A ses yeux, la démission de Claude Béglé était donc prévisible en raison de « ses déclarations intempestives et sa manie de vouloir se mettre en évidence alors qu’il n’avait encore rien prouvé ».
« A qui profite le crime ? »
L’Express, L’Impartial et Le Nouvelliste, abondent dans ce sens dans leur editorial commun : « le Vaudois a été victime de son goût du pouvoir, qui l’a conduit à négliger la culture suisse du consensus ».
Pour eux, si le président du Conseil d’administration a jetté l’éponge, c’est avant tout en raison des dernières révélations concernant un mandat qu’il avait accepté en Inde parallèlement à sa fonction à la tête du géant jaune. « Pourtant, force est de constater que la campagne de dénigrement qui a provoqué sa démission est bien antérieure à ses informations », souligne l’éditorialiste.
Celle-ci s’interroge : « A qui profite le crime ? ». Et de soulever pour pistes une campagne deguisée contre le conseiller fédéral Moritz Leuenberger, les intérêts de la vieille garde de La Poste ainsi qu’une collusion antiromande.
« Lâché aux hyènes »
De son côté, 24 heures se montre catégorique : la démission de Claude Béglé constitue « un authentique scandale, une affaire d’Etat qui laissera des traces profondes ». Plus concrètement, elle est « un révélateur effrayant de la faiblesse du Conseil fédéral et de la toute-puissance d’une coterie de hauts fonctionnaires à la botte desquels la presse dominicale alémanique a accompli un efficace travail de saboteur ».
Très virulent sur ce point, le quotidien vaudois dénonce une « cabale menée depuis l’intérieur de l’administration par des rivaux aux desseins contrariés ». Face à elle, « le Conseil fédéral a laissé son hommes aux hyènes », s’insurge-t- il.
« Claude Béglé avait une dernière tare : c’est un Romand qui n’a pas ses entrées en Suisse alémanique ». Même sans faille, il était cuit, cible privilégiée d’un petit monde qui préfère la consanguinité à la remise en question ».

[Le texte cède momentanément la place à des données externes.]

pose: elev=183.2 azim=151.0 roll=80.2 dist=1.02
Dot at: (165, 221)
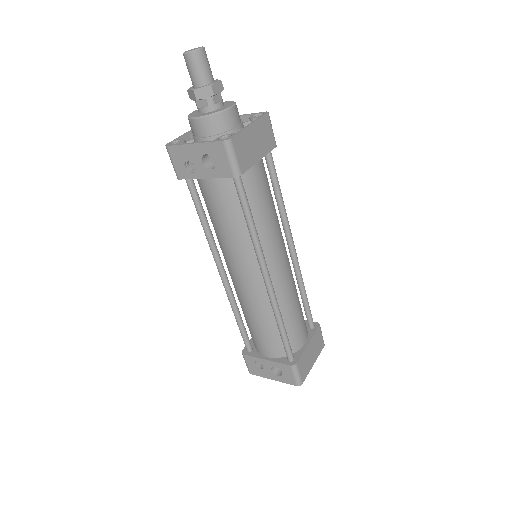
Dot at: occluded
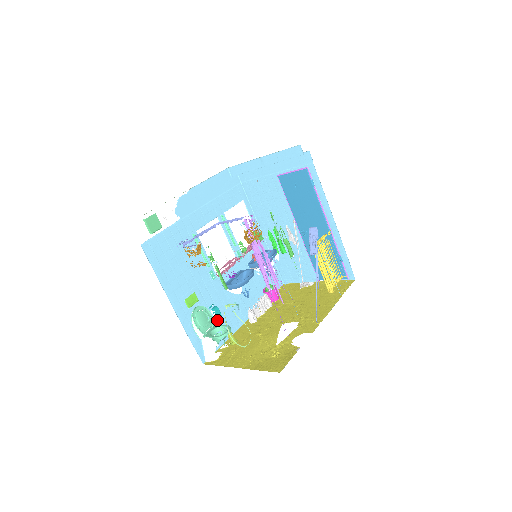
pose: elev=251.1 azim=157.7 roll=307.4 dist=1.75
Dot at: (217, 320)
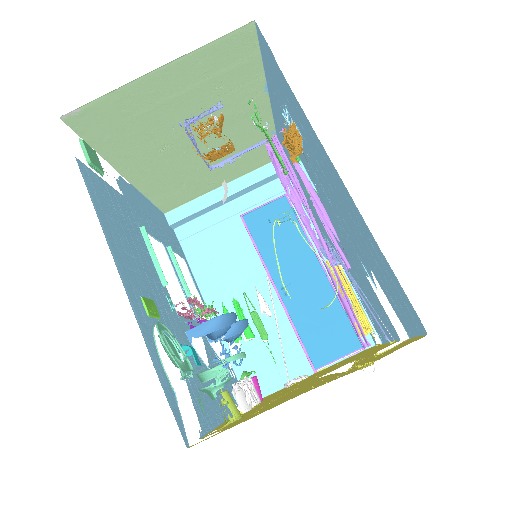
Dot at: (189, 379)
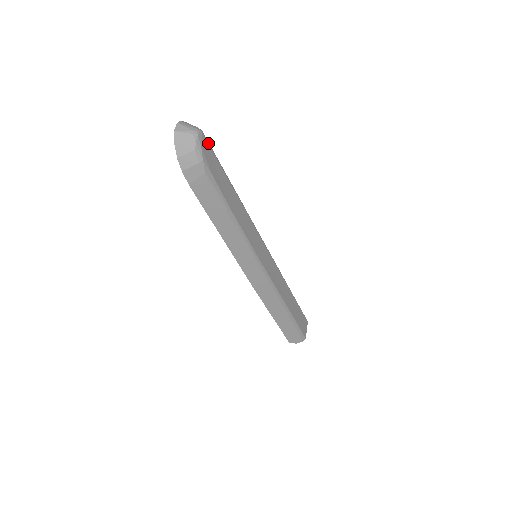
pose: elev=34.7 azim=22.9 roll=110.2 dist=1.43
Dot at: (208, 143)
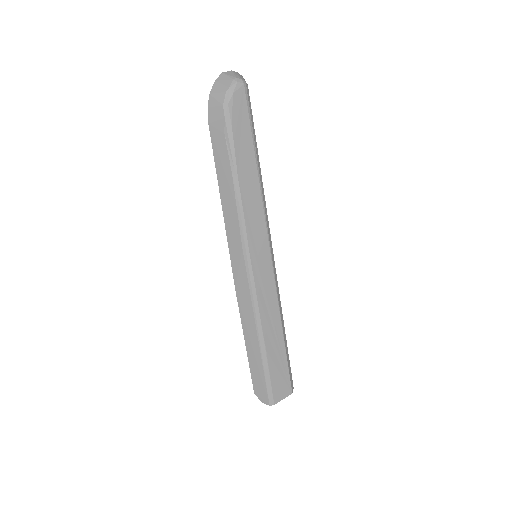
Dot at: (247, 98)
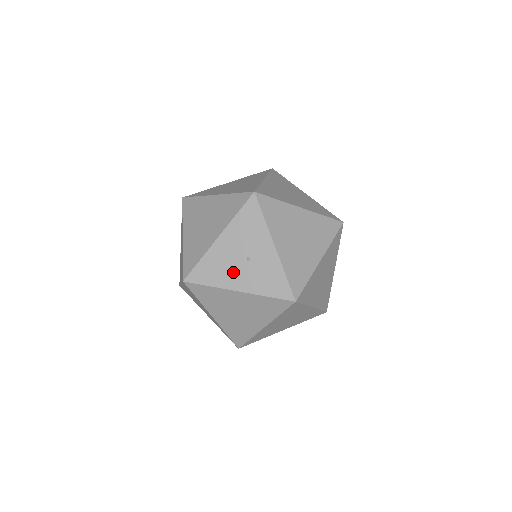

Critiques acerbes Outre-Sarine
Même son de cloche dans la Tribune de Genève, pour qui la presse dominicale alémanique peut désormais « sabrer le champagne » après « un véritable lynchage médiatique ». « Que Claude Béglé se soit comporté comme un éléphant dans un magasin de porcelaine, personne ne le conteste. Qu’il soit abattu d’une balle entre les deux yeux pour des questions de forme : c’est cher payé » déplore le journal.
Dans la presse alémanique, les critiques contre Claude Béglé sont toujours acerbes mercredi : Le Tages-Anzeiger et le Bund estiment notamment qu’il s’agissait de la mauvaise personne pour occuper un tel poste puisque sa personnalité ne correspondait pas à la culture de l’entreprise.
Pour le Blick Online, le patron de La Poste « n’a jamais été capable de bien cerner, et encore moins d’accomplir, son rôle et ses devoirs dans sa fonction étatique ». Sa démission « aurait dû avoir lieu plus tôt et est une bonne chose », note pour sa part la Basler-Zeitung.
De manière presque unanimes, les journaux d’Outre-Sarine critiquent également le choix de Moritz Leuenberger, qui s’est selon eux « laissé éblouir » par Claude Béglé et n’a pas su entendre les avertissements des certains fonctionnaires de La Poste.